KIDS given paracetamol in their first two years of life may be at a higher risk of developing asthma by 18, a study has found.
The chance is greater if they have a particular genetic make-up.
The research looked at 620 children who had been followed from birth to 18, all of whom had a relative with an allergic disease.
After their birth, a research nurse rang the family every four weeks for the first 15 months, and then at 18 months and at two-years-old to ask how many days in the previous weeks had the child taken paracetamol.
But the authors of the Australian study carried out at the University of Melbourne said the findings showed a link between paracetamol and asthma, not that the drug caused the lung condition.
Researchers found one variant of the GSTP1 gene – GSTP1 Ile/Ile was associated with almost twice the risk of developing asthma.
Children who are given paracetamol in their first two years are likely to develop asthma as adults.
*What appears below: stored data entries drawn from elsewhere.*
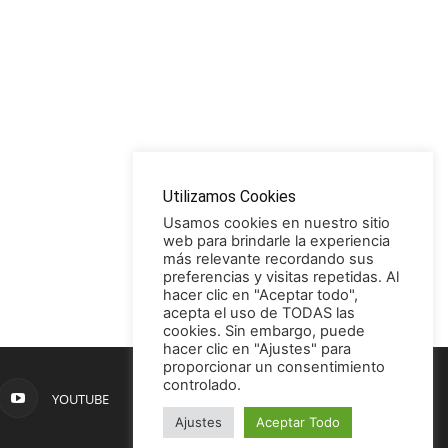
Utilizamos Cookies
Usamos cookies en nuestro sitio
web para brindarle la experiencia
más relevante recordando sus
preferencias y visitas repetidas. Al
hacer clic en "Aceptar todo",
acepta el uso de TODAS las
cookies. Sin embargo, puede
hacer clic en "Ajustes" para
proporcionar un consentimiento
controlado.
YOUTUBE
Ajustes
Aceptar Todo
Xin Dai, a nurse and PhD student at the university, said: “We found that children with the GSTP1 Ile/Ile variant had 1.8 times higher risk of developing asthma by the age of 18 years for each doubling of the days of paracetamol exposure when compared to children who were less exposed.
“In contrast, increasing paracetamol exposure in children who had other types of GSTP1 did not alter the risk of asthma.
“We also found effects in children who had a variant of GSTM1 in which one part is not functioning.
“In these children increasing paracetamol use was associated with small, but significant reduction in the amount of air they could forcibly breathe out in one second at 18 years.
“Paracetamol is recommended by the NHS to treat most kinds of childhood ailments.
She continued: “Our findings provide more evidence that paracetamol use in infancy may have an adverse effect on respiratory health for children with particular genetic profiles and could be a possible cause of asthma.
“However, these findings would need to be confirmed by other studies and the degree of adverse effect better understood before this evidence could be used to influence practice and before guidelines on paracetamol use are altered.”